Both men and women represent the full image of God, together. Normally we think of this in marriage, but I think it is within all of our human relationships, both single and married. Holy interactions between men and women represent the fullness of God.

One of the dangers for me and other gay/SSA men is that we do not interact enough with women to fully represent who God is. If you’re like me, most of my friends are men. Most of my interactions are with men. I’m attracted to men. If there are levels of masculinity, which there aren’t, then I am probably too masculine.

I’m not the first person to think this. The famous (and controversial) theologian Karl Barth also pushed these ideas. Barth pushed that the real problem of homosexuality is that it is trying to create a form of human relationship that doesn’t fully represent the image of God — that homosexuality is too self-sufficient and does not try to know the differences of the other sex.

I tried looking for a good quote of Barth concerning this topic, but he is not known as a “quotable theologian.” But I think this is a helpful approach for gay/SSA men: we need to seek the full image of God in our relationships, not solely focusing on men and masculinity.

In summary, this new approach to masculinity teaches me two things: stereotypes do not matter, and I must develop healthy relationships with women to represent God’s complete image.

What have been some of your struggles with masculinity or fitting into masculine stereotypes? Do you feel an “imbalance” of sorts in your relationships with men and women? How else do we form a healthier new masculine narrative?

About the Author

  • So, I posted this comment in the previous blog, but I feel it is perfect for this particular topic.

    I’ve always been more comfortable around women and preferred women as friends. I only have two younger sisters and I’ve been very close with my mom (who passed) and grandma. My dad passed at a young age, but I know I would’ve been super close to him. However, without him, I’ve never bonded with men like that. Although I’m a guy myself (albeit a gay one), men just feel like alien creatures or different species to me. I don’t feel any kinship with men, other than in a romantic sense with men who I find attractive.

    And, unless I am romantically, emotionally or physically/aesthetically attracted to a guy, I don’t really associate with men, to be honest, except for other gay guys. I have to have some sort of attraction to a man, otherwise, I don’t really have any reason to associate or socialize with them. I don’t have anything in common with most straight men; typical interests of most men include sports, cars, girls, fishing or hunting, etc., none of which I have any inkling of an interest in, and I’m also not one to ever use phrases like “bro, dude, man, etc.” Truth be told, other than simple anatomy, I’ve always felt I’ve had more in common with women. I feel that’s somewhat common among certain populations of gay guys, but certainly not all. Anyway, that’s my mini spiel for now.

    • Thanks for your comments! Very helpful in my own struggle to understand and be more authentic to myself. It’s a challenge.

  • Wow, Will. How often I’ve struggled to “become” more masculine rather than simply trust that I already am, by default.
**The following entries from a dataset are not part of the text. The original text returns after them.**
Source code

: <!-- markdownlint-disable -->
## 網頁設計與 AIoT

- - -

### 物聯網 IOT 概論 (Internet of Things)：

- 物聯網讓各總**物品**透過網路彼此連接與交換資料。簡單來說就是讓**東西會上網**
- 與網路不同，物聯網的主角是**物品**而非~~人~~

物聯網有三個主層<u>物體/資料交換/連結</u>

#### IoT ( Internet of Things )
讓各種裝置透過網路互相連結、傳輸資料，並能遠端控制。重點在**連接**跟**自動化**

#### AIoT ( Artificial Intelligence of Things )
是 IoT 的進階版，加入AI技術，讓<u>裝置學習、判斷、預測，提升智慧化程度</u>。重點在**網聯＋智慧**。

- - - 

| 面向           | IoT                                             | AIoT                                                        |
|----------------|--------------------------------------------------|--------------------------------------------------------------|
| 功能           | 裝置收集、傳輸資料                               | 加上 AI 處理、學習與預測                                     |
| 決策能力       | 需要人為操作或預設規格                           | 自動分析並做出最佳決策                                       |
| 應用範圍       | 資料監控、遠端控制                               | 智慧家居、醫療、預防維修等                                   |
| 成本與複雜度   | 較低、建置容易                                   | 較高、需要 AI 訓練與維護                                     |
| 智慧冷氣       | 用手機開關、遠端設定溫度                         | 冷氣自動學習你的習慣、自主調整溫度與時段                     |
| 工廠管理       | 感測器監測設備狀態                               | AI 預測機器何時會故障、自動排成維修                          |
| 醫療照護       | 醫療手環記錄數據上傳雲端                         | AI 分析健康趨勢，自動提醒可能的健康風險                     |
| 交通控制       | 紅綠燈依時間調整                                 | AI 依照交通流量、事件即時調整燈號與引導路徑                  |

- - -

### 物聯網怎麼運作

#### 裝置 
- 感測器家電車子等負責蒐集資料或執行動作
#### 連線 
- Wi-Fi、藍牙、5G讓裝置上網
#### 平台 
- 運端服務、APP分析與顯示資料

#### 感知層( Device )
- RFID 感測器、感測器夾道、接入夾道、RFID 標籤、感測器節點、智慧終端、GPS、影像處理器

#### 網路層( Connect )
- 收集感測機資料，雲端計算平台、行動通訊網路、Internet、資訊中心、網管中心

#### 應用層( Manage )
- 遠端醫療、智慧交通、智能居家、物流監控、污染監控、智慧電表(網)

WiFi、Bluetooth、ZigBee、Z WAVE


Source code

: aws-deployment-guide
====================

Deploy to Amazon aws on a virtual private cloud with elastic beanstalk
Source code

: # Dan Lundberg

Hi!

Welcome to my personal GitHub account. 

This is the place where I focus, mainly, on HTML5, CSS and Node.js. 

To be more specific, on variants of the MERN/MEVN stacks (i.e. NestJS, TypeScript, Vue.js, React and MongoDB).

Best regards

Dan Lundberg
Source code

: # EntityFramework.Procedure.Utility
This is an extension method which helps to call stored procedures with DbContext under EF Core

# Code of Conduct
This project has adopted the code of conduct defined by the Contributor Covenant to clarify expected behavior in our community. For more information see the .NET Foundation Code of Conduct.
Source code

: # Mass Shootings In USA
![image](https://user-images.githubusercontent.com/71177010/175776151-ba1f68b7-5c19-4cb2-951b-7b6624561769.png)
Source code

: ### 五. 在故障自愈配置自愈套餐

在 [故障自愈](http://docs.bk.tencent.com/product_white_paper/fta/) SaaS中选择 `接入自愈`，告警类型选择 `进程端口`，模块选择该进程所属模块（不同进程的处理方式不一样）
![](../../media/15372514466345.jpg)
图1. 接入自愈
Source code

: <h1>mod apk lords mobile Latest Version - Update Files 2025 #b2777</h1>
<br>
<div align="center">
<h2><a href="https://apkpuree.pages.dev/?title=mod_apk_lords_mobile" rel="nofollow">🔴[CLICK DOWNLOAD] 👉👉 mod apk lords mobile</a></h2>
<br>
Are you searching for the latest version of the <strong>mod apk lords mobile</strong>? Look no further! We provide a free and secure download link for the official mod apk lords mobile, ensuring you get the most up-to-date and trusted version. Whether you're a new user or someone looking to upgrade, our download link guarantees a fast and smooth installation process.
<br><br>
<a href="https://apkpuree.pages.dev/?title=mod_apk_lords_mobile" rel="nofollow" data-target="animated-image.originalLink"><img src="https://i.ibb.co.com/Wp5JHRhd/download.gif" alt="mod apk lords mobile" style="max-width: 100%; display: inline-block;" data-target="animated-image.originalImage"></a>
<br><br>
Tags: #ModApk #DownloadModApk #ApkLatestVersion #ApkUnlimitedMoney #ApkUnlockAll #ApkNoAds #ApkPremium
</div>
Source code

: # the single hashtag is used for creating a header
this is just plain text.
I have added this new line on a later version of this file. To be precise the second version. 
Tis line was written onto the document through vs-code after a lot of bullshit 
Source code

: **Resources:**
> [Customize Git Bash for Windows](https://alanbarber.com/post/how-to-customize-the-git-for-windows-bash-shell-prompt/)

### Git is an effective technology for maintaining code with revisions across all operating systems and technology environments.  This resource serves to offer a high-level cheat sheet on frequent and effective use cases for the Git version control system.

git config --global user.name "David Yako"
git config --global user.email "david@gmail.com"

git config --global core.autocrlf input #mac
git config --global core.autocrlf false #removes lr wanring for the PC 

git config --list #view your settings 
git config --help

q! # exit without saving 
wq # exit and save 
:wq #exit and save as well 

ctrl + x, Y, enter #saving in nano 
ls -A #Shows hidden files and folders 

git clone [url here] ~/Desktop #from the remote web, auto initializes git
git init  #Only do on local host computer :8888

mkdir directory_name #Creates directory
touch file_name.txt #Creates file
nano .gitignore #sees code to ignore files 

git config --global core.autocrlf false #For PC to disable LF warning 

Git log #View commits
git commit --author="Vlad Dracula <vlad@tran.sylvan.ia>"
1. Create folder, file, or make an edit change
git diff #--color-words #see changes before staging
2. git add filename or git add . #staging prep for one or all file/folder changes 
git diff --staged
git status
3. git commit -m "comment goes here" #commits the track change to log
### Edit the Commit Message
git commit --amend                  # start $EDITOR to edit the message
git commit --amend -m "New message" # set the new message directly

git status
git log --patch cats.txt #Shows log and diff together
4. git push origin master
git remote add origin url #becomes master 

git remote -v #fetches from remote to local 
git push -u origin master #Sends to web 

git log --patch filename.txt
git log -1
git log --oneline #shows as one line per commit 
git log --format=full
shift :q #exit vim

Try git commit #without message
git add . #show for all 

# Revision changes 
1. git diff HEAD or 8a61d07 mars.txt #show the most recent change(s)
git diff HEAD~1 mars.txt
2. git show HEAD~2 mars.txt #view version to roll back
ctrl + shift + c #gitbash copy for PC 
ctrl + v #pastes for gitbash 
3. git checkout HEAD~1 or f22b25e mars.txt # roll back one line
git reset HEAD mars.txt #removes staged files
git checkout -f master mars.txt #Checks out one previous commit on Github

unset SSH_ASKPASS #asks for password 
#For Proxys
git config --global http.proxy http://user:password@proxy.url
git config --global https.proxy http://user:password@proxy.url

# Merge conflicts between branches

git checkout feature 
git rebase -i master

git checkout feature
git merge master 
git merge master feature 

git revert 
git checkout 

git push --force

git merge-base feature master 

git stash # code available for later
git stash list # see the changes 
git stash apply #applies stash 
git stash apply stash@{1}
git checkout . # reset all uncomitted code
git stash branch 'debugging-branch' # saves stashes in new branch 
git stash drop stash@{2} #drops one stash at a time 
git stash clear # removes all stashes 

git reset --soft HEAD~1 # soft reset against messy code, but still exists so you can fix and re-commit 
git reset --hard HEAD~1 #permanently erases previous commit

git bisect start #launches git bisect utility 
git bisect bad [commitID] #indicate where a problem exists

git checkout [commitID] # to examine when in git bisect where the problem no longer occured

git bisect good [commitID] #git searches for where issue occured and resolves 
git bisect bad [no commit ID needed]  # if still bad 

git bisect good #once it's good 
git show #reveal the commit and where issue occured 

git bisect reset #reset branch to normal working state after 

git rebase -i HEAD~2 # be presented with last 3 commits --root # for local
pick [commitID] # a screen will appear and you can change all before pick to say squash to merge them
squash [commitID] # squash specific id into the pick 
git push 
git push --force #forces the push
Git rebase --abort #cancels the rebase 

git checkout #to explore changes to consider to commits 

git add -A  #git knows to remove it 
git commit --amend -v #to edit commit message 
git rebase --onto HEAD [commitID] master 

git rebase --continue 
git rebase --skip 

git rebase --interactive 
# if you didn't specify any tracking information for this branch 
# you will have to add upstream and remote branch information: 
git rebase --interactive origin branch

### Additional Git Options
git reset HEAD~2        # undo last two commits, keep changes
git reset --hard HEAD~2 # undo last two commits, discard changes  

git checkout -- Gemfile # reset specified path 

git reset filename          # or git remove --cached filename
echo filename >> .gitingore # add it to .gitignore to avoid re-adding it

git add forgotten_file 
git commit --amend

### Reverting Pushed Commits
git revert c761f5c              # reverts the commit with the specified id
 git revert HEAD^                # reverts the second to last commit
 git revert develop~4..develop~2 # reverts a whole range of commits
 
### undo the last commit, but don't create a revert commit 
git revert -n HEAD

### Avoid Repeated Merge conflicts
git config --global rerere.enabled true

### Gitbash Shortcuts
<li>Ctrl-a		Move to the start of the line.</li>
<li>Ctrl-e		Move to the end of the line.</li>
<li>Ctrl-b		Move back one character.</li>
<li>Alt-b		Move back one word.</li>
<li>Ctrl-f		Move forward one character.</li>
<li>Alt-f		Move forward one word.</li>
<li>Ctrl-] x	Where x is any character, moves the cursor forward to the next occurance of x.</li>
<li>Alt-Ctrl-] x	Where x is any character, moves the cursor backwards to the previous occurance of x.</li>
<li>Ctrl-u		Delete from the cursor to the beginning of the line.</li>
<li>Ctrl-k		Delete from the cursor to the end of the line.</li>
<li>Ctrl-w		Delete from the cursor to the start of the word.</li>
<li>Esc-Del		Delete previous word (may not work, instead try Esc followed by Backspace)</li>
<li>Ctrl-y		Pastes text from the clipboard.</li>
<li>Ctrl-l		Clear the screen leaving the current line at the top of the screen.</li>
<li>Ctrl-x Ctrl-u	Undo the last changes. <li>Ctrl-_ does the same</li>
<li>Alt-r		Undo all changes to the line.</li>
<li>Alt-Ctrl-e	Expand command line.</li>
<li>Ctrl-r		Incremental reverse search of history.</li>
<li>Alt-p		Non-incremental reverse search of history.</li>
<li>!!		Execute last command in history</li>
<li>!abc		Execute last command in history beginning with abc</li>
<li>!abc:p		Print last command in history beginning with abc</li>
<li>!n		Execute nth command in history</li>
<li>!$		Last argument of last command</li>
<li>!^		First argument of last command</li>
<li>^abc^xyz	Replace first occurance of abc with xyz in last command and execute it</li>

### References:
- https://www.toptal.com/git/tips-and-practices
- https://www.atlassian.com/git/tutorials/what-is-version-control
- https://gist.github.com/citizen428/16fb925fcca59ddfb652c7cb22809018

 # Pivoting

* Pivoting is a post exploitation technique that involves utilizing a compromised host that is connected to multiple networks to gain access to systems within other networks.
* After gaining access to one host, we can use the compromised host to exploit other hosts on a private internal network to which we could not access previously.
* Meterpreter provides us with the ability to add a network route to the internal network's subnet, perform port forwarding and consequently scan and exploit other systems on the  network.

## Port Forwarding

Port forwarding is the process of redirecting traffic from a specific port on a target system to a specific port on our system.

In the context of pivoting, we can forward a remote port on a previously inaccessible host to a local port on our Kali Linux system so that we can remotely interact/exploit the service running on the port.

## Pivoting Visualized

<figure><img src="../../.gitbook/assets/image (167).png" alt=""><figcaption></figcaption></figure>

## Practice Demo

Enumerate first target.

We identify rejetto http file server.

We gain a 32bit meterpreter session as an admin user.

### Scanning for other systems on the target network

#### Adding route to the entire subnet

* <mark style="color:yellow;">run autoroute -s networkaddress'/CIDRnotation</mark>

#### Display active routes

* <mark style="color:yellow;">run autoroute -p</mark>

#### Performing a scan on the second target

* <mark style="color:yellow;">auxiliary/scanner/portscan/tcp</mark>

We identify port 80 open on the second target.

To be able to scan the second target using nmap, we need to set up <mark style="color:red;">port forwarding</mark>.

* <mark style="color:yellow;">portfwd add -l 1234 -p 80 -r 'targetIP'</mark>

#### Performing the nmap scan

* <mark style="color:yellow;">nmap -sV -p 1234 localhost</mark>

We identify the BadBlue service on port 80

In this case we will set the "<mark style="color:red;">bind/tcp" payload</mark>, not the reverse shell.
I see this chase for masculinity across the span of my life, always wanting to be more athletic, more strong, more financially set, less emotional, etc. I’ve found a lot of growth in pursuing some combination of those things, but I also need to learn to rest in my “already masculinity.” And I definitely need more females in my life! It’s funny how I used to have only female friends for years and years and years, and now the scales have tilted entirely the other direction thanks to YOB. I’m grateful to have so many amazing men in my life now, but I’ve long felt that I need to start befriending more females again. A personally challenging point to close this post!

  • I love this, Will! Thanks for sharing, brother. Great thoughts and new ways of thinking about them for me!